The problem with agriculture in Europe caused by the First World War had been advantageous to American farmers who were able to use machines in order to increase their production. This led the farmers to export their products that are excessive to the local market’s demand overseas. But when the European market recovered in the 1920s, the American farmers encountered difficulty in finding markets for their products abroad. With the continuous overproduction of agricultural products that is more than what the local market can consume, prices inevitably drop resulting to the decline in agricultural profit. This problem was intended to be resolved by the Agricultural Adjustment Act.
The Agricultural Adjustment Act is part of the New Deal program of Franklin Delano Roosevelt when he was elected president. The Agricultural Adjustment Act (AAA) was drafted by his Secretary of Agriculture Henry Wallace. The goal of the Agricultural Adjustment Act is to bring back the golden years of agriculture like that of in 1909 to 1914, which had relentlessly gone downhill due to the Great Depression. The Agricultural Adjustment Act aims to achieve parity by eradicating excessive production of crops and livestock.
The Agricultural Adjustment Act restricted the farmers’ overproduction of basic crops and livestock by giving them subsidies for not planting on parts of their land and eliminating surplus livestock. These subsidies came from exclusive tax on companies that processed agricultural products. This practice then resulted to a balanced supply-versus-demand ratio, effectively maintaining the price of the crops across different markets. It also encouraged diversified farming since they have specific quota for basic crops, the farmers are able to plant different crops with the remaining parts of their land. The Agricultural Adjustment Act also eliminated the practice of sharecropping, where owners lease their land to farmers in exchange for 1/3 of the farmers’ profit.

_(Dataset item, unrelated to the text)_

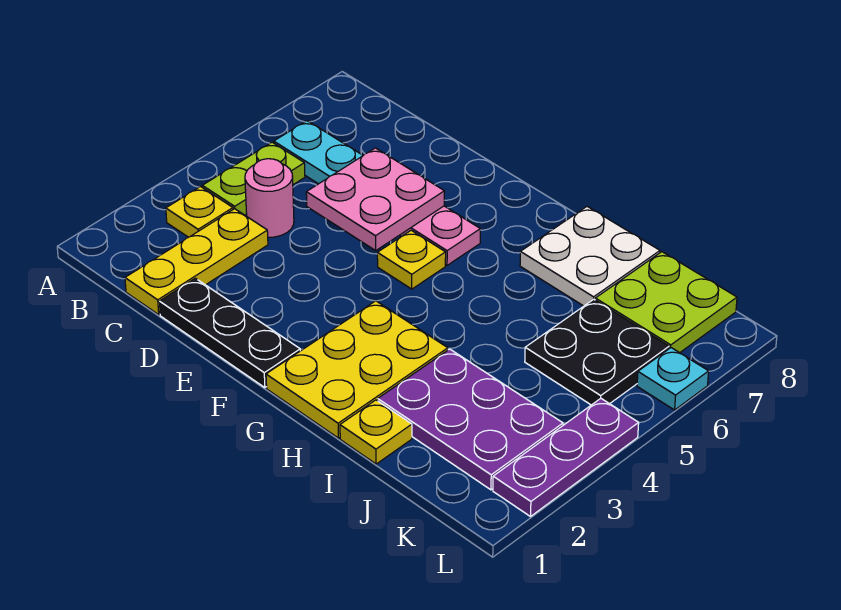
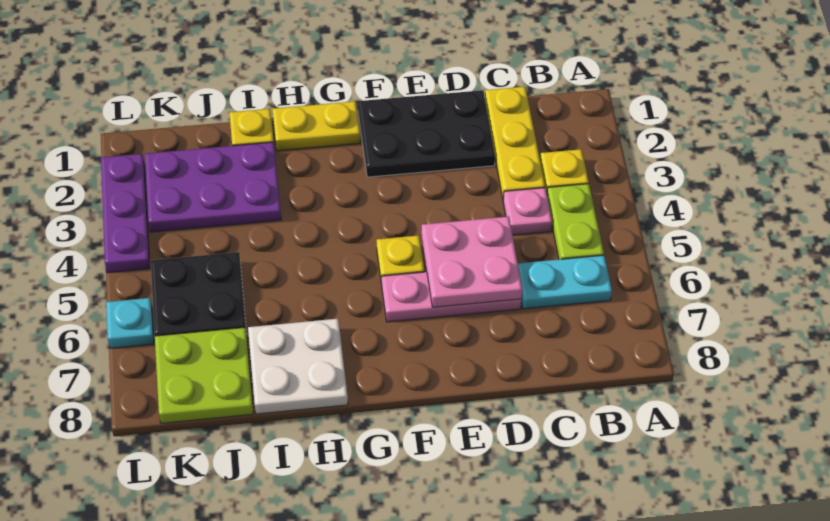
pink 1x1 round brick [245,159,294,237] -> pink 1x1 plate [503,188,552,235]
black 1x3 plate [159,278,300,388] -> black 2x3 plate [358,90,495,177]
yellow 2x3 plate [266,301,448,438] -> yellow 1x2 plate [272,101,360,151]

By 1936, the Supreme Court determined the Agricultural Adjustment Act to be unconstitutional for taxing the agricultural processors in order to accumulate funds for the subsidies given to the farmers. The majority of the judges decided it is illegal to charge tax from one group in order to give it to the other. This issue was resolved by the Agricultural Adjustment Act of 1938. Instead of giving subsidies to farmers in order to lower their production, a marketing quota is employed and penalties are issued for overproduction. For example, when the secretary of agriculture determined that a certain crop exceeded the “reserve supply level”,  the secretary would divide the quota among the producers of that crop nationwide and issue penalty to warehouses that markets the crops coming from farms with excessive production. Although the marketing quota enforced by the Agricultural Adjustment Act of 1938 interferes more aggressively with the agricultural economy than the processing taxes issue of the Agricultural Adjustment Act of 1933, the Mulford still considered it as a program “intended to foster, protect and conserve commerce“.
Along with the Agricultural Act of 1949, the Agricultural Adjustment Act of 1938 comprises the majority of “permanent legislation” which gives federal support to farm incomes and commodity prices up to this day.